The Gothic slave stayed to watch Eurymachus. Leaning back in a chair, resting his feet on a stuffed footstool, he sat gazing in the sleeper’s face which, faintly lighted by the glimmer of a small bronze lamp, was the picture of worn-out nature, but at the same time, of contentment and peaceful rest. Magus knew all the history of the hapless slave. He knew how Domitia’s steward had for years made life a burthen to him, and had at last condemned him to a martyr’s death. The immutable steadfastness of the sufferer had excited the enthusiastic admiration even of the simple Goth, and strange thoughts were surging in his soul.
“How still he lies there with his eyes tight shut,” thought the Goth, “quite shut, and yet I could fancy he saw through the lids. Veleda,[358] the prophetess, had just such eyes! When I was carrying him across the hall he looked up, and it was like a flash of fire, and yet soft and mild like the blue sea when the sun shines. If he were fair, he would be just like the priest in the grove of Nerthus.[359] He indeed was a favorite of the gods; he knew everything on earth and above the earth. I feel as if this man too must know all secrets, which make such men wise above all others. It is written on his forehead.—If only he were not so pale and feeble—if he had limbs as strong as mine, and hale northern blood in his veins! Odin should melt us down to make one man.—There would be a hero!”
So thought the worthy Gothic slave, while his eyes remained fixed on the features of the sleeper; but before long his own eyes also closed, and the ideas that had roused him to unwonted excitement remained in his mind in the realm of dreams. He saw Odin, with his wolves and raven, rushing down through the woods on the shores of the distant Baltic. He himself, Magus, was standing in the shadow of a sacred beech-tree, hand-in-hand with the wounded slave, who had dragged himself painfully through the underwood. As the god rushed past them, he lightly touched them with his sword; and they flowed and melted, as it were, into one, each feeling as though this had been their destiny from the beginning of things. And now, as the newly-created two-in-one looked up, behold! the mighty sword of the god hung to a branch of the beech-tree. He put out his hand, took it down, and with a giant’s strength, whirled it round his head. A flash of light shone through the grove, and the newly-formed being felt that he was stronger and mightier than all mortals, from the rising of the sun to the setting thereof.

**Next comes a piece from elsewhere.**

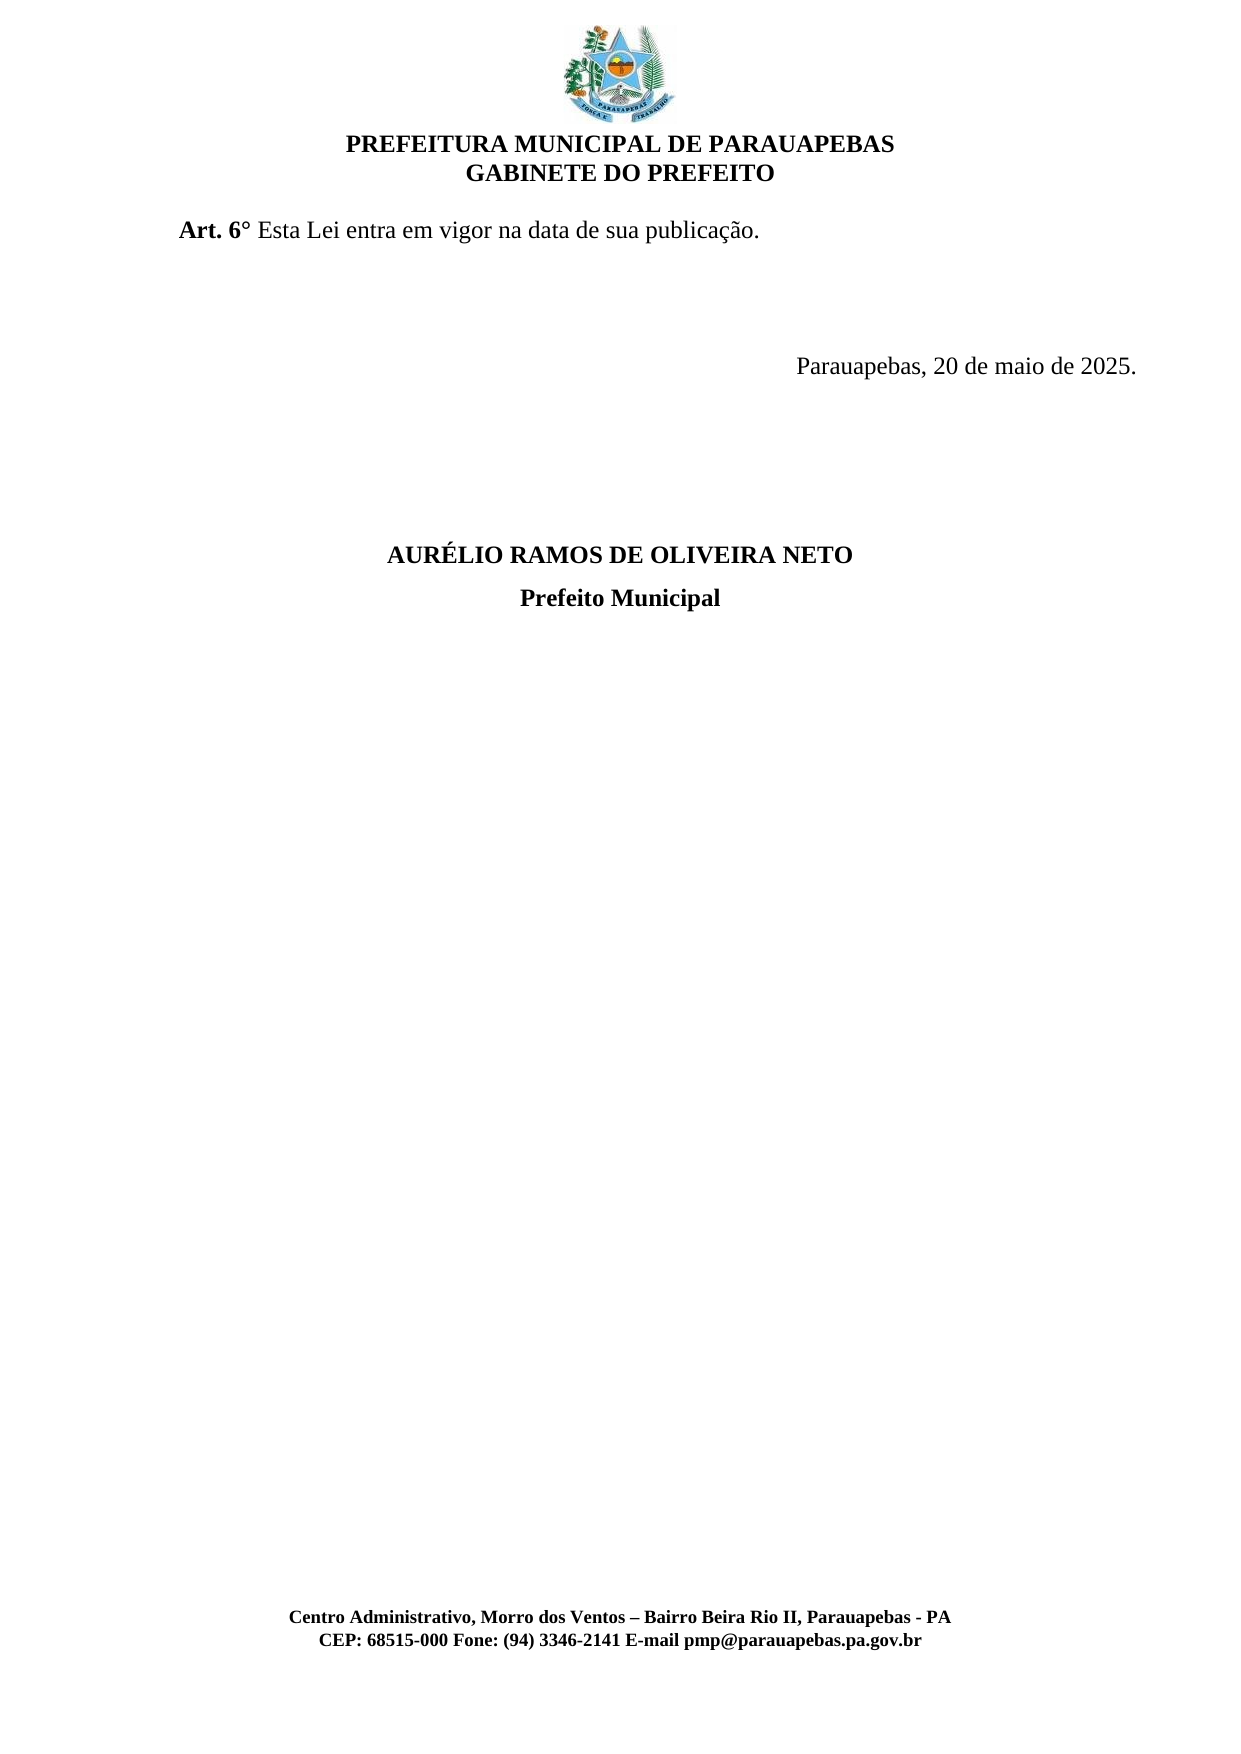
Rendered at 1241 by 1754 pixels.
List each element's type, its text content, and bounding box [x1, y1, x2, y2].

“A foolish dream!” Magus whispered to himself, as he suddenly started wide awake. He gave his charge, who had begun to stir, a draught of water, and then fell asleep again.
Euterpe and Diphilus had meanwhile gone away, though the Batavian had begged them to take a change of clothes and rest under a comfortable roof for the rest of the night. After Quintus had changed his dress and refreshed himself with food and drink, he also wished to return home. But Aurelius detained him.
“Listen,” he said, in a tone of strange timidity: “With regard to our journey to-morrow to Ostia, I have a proposal to make to you. It is very true, that the mere fact that I am sending my ship off on her return to Trajectum is a sufficient reason—still—people might.... To be plain with you, my intimacy with Nerva and Cinna has attracted notice in certain quarters—I fear I may be watched, and therefore it would perhaps be better to give the whole affair the aspect of a pleasure excursion—if you only could persuade your sister, and perhaps your betrothed to accompany us. I have such a perfect disguise for Eurymachus, that neither of the young ladies can have the faintest suspicion. Besides—who troubles himself about a slave? It seems to me the plan is as admirable as it is simple.”